**About this exercise**
Using the entries below, show all lines with the string "students".

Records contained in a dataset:
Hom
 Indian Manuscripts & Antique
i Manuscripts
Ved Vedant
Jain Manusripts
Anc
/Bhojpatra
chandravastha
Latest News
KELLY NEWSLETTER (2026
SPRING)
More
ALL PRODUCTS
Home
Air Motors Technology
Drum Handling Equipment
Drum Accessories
==
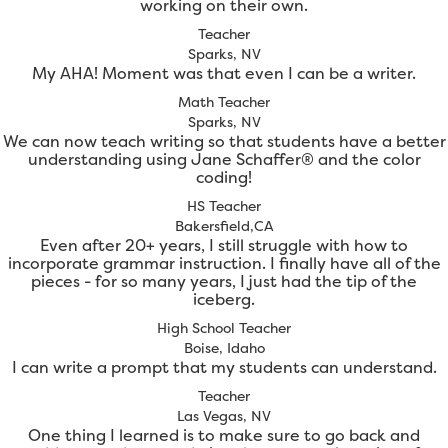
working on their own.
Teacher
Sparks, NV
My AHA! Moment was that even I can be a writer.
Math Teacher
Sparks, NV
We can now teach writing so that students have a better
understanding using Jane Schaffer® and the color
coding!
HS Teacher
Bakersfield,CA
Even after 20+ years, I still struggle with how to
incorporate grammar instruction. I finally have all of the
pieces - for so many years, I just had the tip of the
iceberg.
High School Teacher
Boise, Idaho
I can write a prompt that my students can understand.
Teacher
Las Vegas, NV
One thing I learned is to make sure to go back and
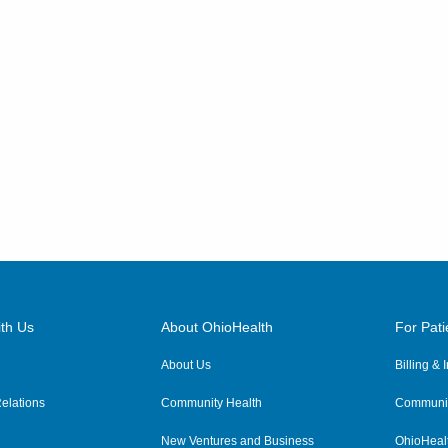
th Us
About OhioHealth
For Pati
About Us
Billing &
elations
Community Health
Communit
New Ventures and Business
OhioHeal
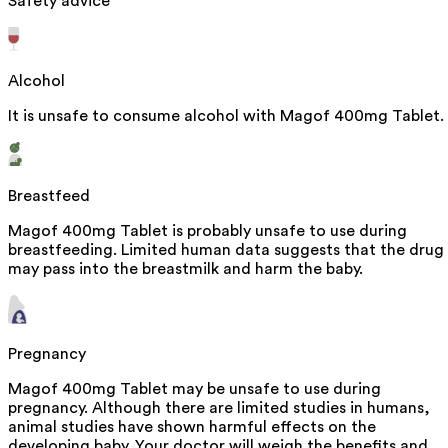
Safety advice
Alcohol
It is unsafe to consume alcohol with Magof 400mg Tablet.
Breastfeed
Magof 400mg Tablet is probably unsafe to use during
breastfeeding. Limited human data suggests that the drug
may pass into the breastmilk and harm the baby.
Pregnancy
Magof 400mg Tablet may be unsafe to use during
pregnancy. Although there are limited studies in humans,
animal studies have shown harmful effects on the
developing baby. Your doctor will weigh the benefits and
* * *
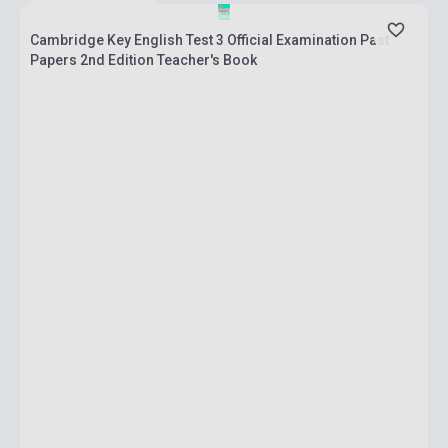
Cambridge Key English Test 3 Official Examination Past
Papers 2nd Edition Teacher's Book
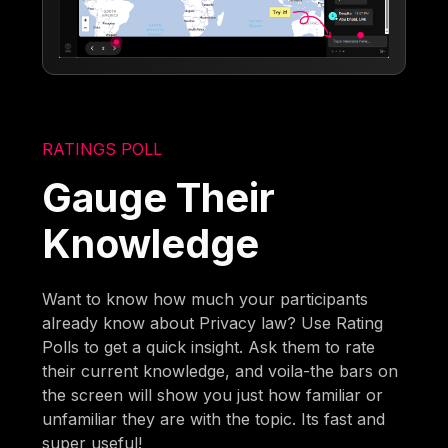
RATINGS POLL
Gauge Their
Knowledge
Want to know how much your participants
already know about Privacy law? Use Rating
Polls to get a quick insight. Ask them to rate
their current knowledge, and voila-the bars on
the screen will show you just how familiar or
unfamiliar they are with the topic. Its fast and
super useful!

**Answer to this problem**
We can now teach writing so that students have a better
I can write a prompt that my students can understand.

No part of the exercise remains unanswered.